I'm new to jsoup and I'm having some difficulty working with non-HTML elements (scripts). I have the following HTML:
<$if not dcSnippet$>
<html xmlns="http://www.w3.org/1999/xhtml">
<head>
<meta http-equiv="generator" content="Outside In HTML Converter version 8.4.0"/>
<meta http-equiv="Content-Type" content="text/html; charset=UTF-8" />
<title></title>
</head>
<$endif$>
<div style="position:relative">
<p style="text-align: left; font-family: times; font-size: 10pt; font-weight: normal; font-style: normal; text-decoration: none"><span style="font-weight: normal; font-style: normal">This is a test document.</span></p>
</div>
<$if not dcSnippet$>
</body>
</html>
<$endif$>
The application used to display this knows what to do with those <if dcSnippet$> and etc. statements. So, when I simply parse the text with jsoup, the < and > are encoded and the html is reorganized, so it doesn't execute or display properly. Like so:
<html xmlns="http://www.w3.org/1999/xhtml"><head></head><body><$if not dcSnippet$>
<meta http-equiv="generator" content="Outside In HTML Converter version 8.4.0">
<meta http-equiv="Content-Type" content="text/html; charset=UTF-8">
<title></title>
<$endif$>
<div style="position:relative">
<p style="text-align: left; font-family: times; font-size: 10pt; font-weight: normal; font-style: normal; text-decoration: none"><span style="font-weight: normal; font-style: normal">This is a test document.</span></p>
</div>
<$if not dcSnippet$>
<$endif$>
</body></html>
My end goal here is I want to add some css and js includes, and modify a couple of the element attributes. That's not really a problem, I have that much worked out. The problem is I don't know how to preserve the non-HTML elements and keep the formatting in the same place as the original. My solution so far goes like this:
- Read in the HTML file, and iterate through it, removing the lines with the non-html elements.

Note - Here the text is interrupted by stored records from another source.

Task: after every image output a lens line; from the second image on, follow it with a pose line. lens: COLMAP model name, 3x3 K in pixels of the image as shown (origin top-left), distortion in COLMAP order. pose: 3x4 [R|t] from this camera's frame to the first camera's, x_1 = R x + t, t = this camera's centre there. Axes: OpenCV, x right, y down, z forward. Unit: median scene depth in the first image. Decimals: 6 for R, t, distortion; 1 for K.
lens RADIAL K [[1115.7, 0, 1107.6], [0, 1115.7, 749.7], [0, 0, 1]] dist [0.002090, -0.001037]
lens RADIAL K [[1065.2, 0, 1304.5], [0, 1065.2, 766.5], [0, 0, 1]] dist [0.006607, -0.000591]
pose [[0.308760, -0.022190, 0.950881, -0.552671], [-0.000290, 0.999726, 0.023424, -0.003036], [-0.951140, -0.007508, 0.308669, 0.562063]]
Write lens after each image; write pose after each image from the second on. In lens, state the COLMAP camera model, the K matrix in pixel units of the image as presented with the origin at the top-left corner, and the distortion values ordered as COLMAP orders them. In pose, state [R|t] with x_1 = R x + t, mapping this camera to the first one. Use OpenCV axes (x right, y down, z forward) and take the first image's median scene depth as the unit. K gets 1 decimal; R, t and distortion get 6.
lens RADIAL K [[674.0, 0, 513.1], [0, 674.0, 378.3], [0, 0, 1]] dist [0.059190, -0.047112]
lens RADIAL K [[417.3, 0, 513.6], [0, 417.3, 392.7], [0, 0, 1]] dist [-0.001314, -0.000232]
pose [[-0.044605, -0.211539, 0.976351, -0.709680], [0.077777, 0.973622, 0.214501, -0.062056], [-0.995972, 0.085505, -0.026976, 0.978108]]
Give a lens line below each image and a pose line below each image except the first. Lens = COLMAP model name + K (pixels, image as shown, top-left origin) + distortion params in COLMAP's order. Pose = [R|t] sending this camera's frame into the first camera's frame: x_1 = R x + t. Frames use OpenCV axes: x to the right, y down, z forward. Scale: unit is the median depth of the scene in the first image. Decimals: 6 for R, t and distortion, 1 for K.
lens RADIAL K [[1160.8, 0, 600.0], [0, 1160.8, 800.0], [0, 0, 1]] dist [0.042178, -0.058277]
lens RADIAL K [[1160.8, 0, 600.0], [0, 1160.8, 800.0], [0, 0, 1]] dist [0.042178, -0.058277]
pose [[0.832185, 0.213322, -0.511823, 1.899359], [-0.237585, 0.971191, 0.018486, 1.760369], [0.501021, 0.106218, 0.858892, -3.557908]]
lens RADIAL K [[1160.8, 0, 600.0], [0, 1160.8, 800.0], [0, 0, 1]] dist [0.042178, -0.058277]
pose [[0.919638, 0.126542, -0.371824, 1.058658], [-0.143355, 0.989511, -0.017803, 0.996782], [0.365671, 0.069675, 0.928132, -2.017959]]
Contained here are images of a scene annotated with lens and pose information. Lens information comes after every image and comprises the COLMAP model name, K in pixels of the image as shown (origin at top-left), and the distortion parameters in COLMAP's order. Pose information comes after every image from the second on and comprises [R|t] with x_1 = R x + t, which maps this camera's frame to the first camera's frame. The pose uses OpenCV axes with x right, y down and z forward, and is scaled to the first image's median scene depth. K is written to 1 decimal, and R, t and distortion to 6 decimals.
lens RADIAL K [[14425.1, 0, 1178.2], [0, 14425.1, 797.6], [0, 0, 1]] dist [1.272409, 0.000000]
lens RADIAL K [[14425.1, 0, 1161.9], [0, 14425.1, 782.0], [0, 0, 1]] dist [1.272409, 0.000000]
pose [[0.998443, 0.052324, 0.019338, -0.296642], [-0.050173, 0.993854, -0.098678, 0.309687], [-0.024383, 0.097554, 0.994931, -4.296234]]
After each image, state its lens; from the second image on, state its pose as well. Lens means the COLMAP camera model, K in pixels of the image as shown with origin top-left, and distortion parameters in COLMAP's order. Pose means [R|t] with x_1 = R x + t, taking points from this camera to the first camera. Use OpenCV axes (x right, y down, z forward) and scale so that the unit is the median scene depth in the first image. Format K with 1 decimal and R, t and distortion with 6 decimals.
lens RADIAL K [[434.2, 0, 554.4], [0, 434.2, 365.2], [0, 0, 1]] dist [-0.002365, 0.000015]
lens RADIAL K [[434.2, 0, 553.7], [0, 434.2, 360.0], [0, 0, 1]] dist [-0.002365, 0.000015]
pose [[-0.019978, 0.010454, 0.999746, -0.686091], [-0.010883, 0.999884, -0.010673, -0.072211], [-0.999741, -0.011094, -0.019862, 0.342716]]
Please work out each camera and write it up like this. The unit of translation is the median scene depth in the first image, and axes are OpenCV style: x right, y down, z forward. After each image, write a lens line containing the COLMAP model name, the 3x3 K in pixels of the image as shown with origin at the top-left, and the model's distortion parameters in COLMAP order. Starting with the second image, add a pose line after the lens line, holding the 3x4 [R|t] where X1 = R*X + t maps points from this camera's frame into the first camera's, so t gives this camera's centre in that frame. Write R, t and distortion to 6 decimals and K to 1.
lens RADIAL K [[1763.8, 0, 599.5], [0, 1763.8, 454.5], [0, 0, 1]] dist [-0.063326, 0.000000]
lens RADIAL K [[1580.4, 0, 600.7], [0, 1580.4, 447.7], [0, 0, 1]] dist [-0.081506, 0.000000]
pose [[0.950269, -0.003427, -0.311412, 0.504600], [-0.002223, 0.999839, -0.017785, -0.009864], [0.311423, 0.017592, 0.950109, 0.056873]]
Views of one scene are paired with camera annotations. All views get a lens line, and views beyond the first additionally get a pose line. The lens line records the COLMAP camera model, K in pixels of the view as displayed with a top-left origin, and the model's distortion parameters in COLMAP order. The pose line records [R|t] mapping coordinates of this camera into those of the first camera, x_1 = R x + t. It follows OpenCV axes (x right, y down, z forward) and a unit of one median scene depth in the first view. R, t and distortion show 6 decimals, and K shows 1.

- Create a Document object with the pure HTML
- Make my modifications
- Go back through the HTML and re-insert the non-HTML elements (scripts) that I removed first.
- Save the document out to the filesystem
This works for now, as long as the placement of the non-HTML is predictable, and so far it is. But I want to know if there's a better way to do this so I don't have to 'clean' the HTML first, then manually re-introduce what I removed later. Here's the gist of my code (hopefully I didn't miss too many declarations):
String newLine();
FileReader fr = new FileReader(inputFile);
BufferedReader br = new BufferedReader(fr);
while ((thisLine = br.readLine()) != null) {
if (thisLine.matches(".*<\\$if.*\\$>")) {
ifStatement = thisLine + "\n";
} else if (thisLine.matches(".*<\\$endif\\$>")) {
endifStatement = thisLine + "\n";
} else {
tempHtml += thisLine + "\n";
}
}
br.close();
Document doc = Jsoup.parse(tempHtml, "UTF-8");
doc.outputSettings().prettyPrint(false).escapeMode(EscapeMode.extended);
Element head = doc.head();
Element body = doc.body();
Element firstDiv = body.select("div").first();
[... perform my element and attribute inserts ...]
body.prependText("\n" + endifStatement);
body.appendText("\n" + ifStatement);
String fullHtml = (ifStatement + doc.toString().replaceAll("\\<", "<").replaceAll("\\>", ">") + "\n" + endifStatement);
BufferedWriter htmlWriter = new BufferedWriter(new OutputStreamWriter(new FileOutputStream(outputFile), "UTF-8"));
htmlWriter.write(fullHtml);
htmlWriter.flush();
htmlWriter.close();
Thanks so much for any help or input!